In the records below, turn the lines from the one with "Crew members of the" up to and including the one with "Behind this efficient management of agricult" into a numbered list. Skip any blank lines.

═══

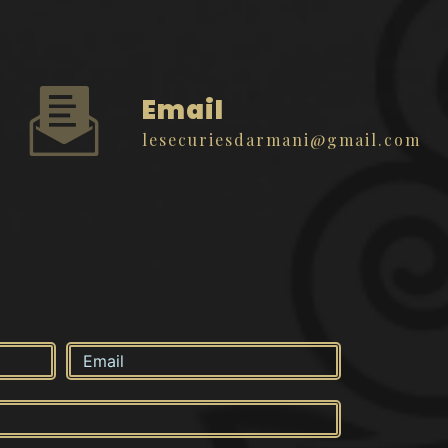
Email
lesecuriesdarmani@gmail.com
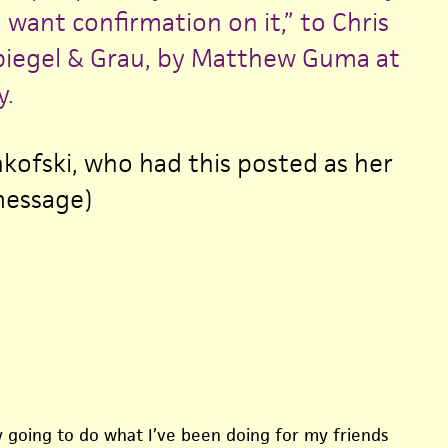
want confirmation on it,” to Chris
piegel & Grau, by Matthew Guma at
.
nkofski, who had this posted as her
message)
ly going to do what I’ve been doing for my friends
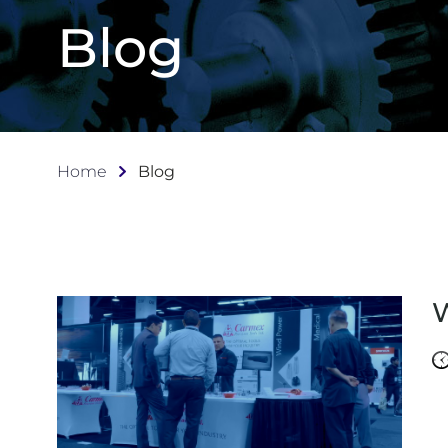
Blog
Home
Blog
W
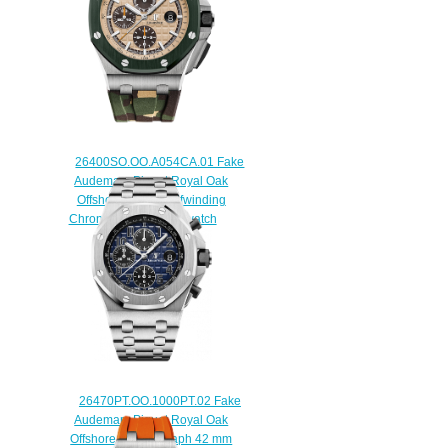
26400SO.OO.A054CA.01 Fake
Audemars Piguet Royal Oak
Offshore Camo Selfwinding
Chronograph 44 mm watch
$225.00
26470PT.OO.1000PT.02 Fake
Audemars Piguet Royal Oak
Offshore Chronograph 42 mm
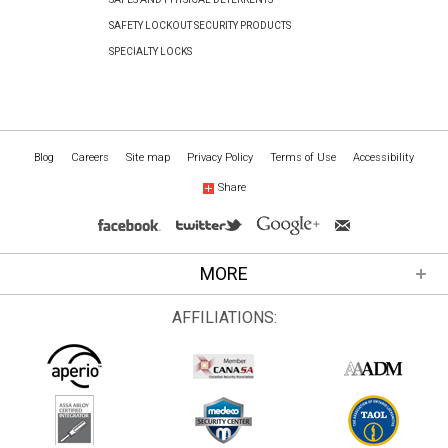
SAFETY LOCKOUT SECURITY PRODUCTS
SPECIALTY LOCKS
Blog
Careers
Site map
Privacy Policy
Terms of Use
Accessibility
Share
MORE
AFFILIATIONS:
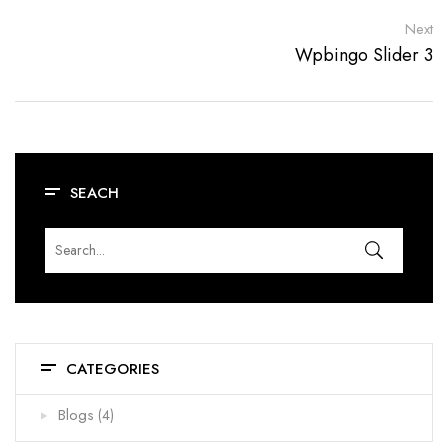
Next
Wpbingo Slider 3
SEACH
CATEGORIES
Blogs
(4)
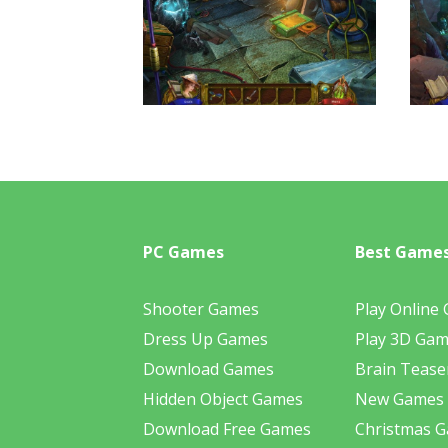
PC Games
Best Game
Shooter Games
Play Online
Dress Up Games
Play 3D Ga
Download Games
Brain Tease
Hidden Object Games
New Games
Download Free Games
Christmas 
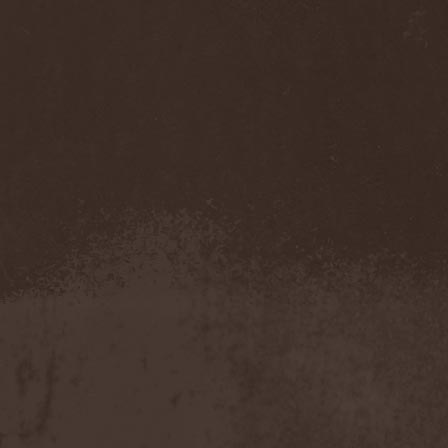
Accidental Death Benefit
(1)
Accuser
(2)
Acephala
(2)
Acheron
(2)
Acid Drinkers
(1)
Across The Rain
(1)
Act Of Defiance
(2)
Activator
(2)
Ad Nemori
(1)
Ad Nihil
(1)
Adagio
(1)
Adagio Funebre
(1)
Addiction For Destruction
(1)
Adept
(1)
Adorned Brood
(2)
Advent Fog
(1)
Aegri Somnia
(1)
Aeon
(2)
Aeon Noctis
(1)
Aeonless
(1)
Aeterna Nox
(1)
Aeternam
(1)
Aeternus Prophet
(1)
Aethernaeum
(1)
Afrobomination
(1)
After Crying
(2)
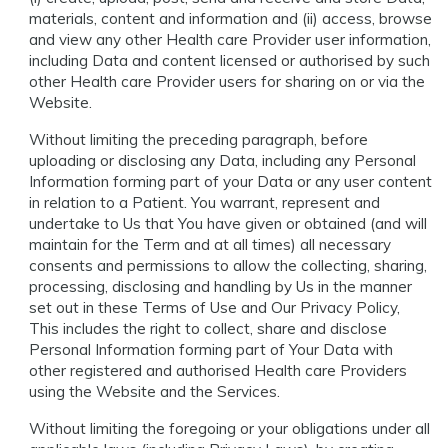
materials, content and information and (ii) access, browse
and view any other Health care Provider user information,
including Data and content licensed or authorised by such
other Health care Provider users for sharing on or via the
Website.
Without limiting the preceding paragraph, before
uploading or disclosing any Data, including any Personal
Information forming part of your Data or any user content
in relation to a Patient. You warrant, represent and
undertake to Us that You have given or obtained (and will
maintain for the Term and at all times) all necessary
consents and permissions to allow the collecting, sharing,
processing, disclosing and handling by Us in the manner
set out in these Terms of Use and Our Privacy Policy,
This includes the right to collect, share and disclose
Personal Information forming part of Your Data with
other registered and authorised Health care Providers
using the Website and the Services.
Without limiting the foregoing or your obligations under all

═══

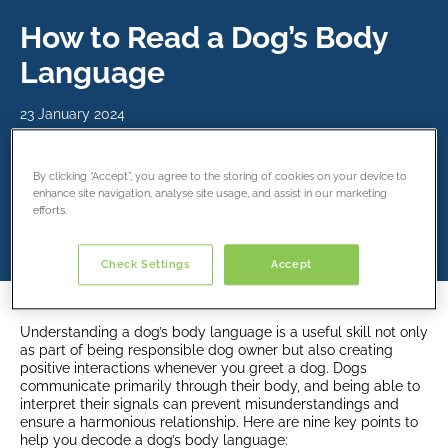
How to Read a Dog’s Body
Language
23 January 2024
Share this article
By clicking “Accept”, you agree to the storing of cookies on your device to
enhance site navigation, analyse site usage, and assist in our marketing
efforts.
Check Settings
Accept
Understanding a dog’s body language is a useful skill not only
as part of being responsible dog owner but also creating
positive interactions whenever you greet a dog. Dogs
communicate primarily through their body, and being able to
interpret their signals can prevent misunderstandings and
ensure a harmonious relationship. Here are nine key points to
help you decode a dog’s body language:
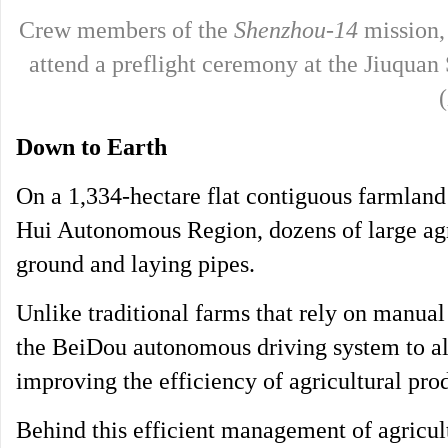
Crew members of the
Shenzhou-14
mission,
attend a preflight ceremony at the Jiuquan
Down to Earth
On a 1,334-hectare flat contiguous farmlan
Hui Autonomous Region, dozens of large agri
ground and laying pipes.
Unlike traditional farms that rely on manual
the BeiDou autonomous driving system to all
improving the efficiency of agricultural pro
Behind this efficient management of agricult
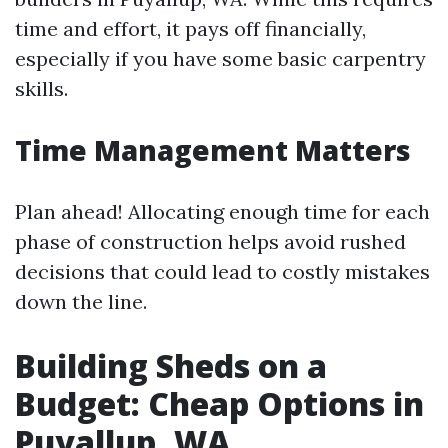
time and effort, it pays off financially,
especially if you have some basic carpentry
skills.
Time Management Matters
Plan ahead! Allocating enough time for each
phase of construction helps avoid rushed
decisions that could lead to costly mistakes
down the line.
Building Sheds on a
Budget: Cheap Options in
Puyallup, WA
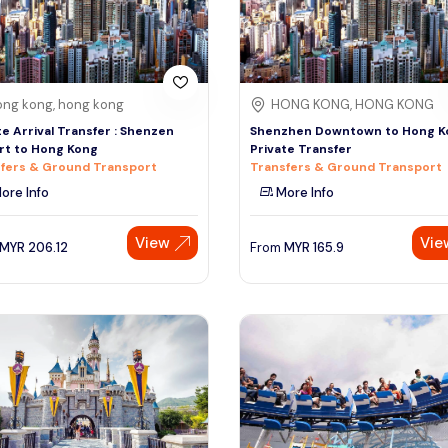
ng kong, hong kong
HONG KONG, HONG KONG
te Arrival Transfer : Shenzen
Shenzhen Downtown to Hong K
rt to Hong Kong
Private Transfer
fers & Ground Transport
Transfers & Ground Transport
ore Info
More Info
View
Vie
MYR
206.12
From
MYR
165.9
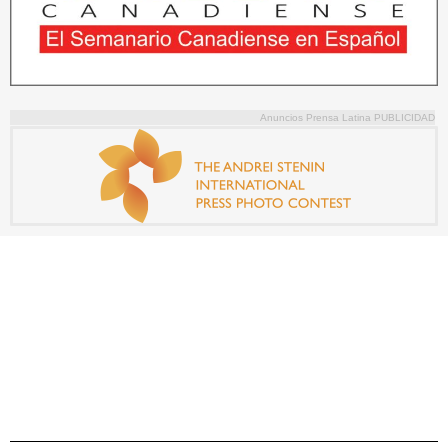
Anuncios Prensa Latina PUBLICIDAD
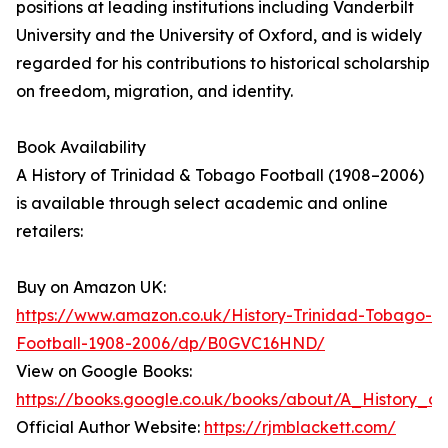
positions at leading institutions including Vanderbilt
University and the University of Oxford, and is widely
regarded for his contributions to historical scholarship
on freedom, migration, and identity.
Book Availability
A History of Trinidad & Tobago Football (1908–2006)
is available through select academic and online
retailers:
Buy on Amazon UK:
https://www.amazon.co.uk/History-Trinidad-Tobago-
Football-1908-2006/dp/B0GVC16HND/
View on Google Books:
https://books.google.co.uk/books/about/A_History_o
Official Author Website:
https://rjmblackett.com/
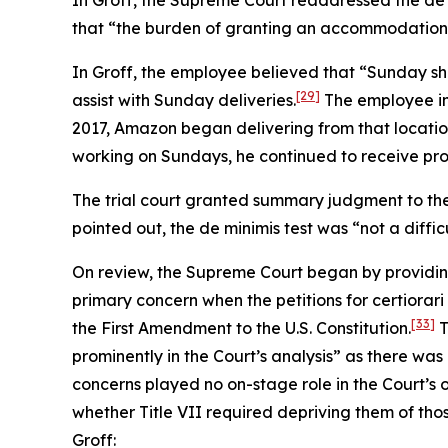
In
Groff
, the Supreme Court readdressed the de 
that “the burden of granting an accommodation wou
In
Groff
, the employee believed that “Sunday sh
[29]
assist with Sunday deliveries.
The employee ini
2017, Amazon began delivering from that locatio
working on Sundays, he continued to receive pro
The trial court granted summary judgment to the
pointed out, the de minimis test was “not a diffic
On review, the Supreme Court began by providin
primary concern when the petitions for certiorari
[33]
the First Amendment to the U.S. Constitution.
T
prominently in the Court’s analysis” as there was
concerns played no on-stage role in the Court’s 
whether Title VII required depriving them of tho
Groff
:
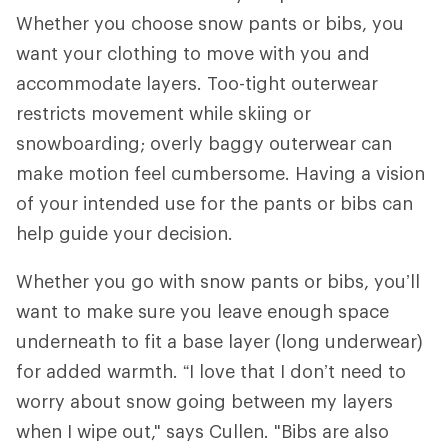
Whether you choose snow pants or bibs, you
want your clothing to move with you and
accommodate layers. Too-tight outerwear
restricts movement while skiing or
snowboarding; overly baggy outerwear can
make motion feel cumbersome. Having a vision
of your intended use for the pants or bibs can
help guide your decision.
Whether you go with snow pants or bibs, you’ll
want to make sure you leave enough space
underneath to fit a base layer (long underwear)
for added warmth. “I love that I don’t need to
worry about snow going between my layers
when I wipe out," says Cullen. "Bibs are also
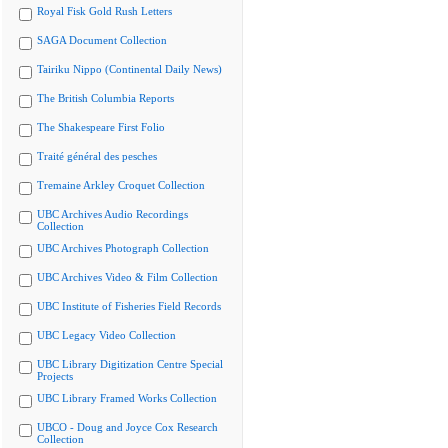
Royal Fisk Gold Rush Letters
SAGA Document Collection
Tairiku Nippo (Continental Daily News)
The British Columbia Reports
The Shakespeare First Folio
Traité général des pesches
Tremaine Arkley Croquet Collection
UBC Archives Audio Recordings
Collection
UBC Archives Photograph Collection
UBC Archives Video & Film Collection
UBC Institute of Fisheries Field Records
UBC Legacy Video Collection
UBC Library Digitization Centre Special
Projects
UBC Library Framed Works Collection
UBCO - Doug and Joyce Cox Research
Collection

═══

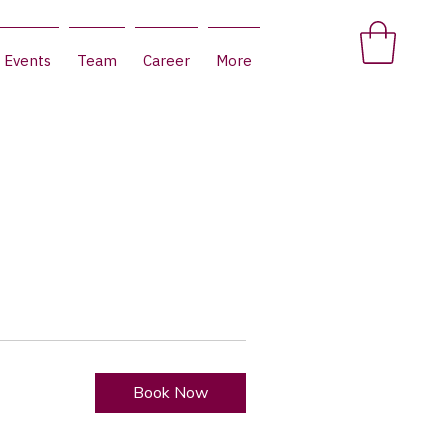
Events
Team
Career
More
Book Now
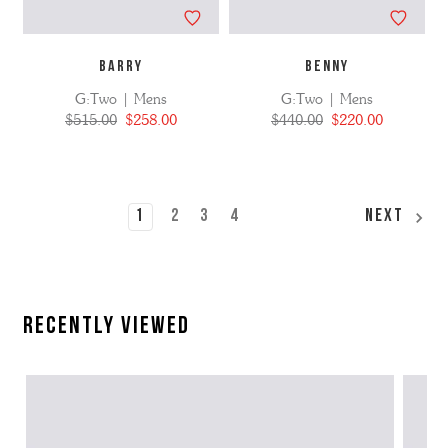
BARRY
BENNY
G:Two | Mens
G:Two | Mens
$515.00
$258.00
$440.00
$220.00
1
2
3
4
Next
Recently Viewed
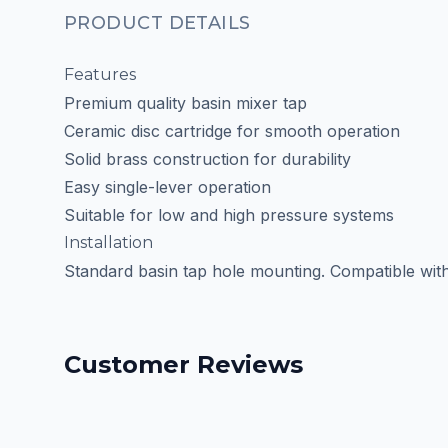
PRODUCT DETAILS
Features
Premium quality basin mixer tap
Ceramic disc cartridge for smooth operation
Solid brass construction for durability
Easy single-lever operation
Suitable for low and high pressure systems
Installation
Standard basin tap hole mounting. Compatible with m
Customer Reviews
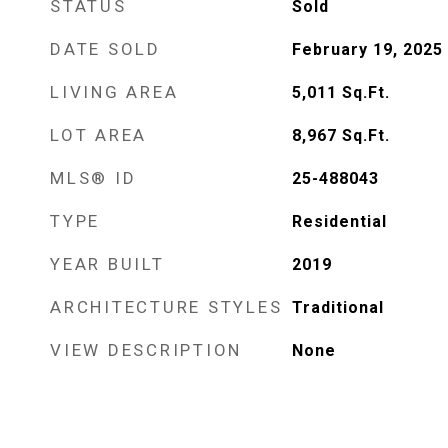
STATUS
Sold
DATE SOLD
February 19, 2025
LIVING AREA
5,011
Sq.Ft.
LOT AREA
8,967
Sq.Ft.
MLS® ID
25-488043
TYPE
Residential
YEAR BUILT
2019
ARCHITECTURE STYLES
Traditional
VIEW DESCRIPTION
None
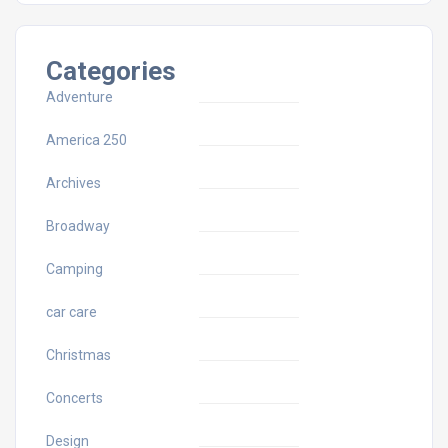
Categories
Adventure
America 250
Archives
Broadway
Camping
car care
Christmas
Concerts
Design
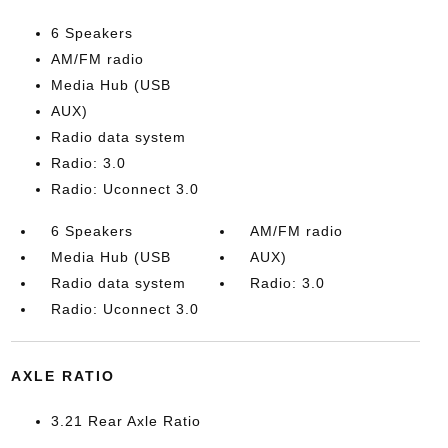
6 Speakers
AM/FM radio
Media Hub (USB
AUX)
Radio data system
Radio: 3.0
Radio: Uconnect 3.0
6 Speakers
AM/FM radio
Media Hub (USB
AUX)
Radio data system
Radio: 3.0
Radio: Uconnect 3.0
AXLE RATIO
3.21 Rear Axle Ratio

═══

_Exercise solution_.
1. Crew members of the
2. Shenzhou-14
3. mission,
4. attend a preflight ceremony at the Jiuquan
5. Down to Earth
6. On a 1,334-hectare flat contiguous farmlan
7. Hui Autonomous Region, dozens of large agri
8. ground and laying pipes.
9. Unlike traditional farms that rely on manual
10. the BeiDou autonomous driving system to all
11. improving the efficiency of agricultural pro
12. Behind this efficient management of agricult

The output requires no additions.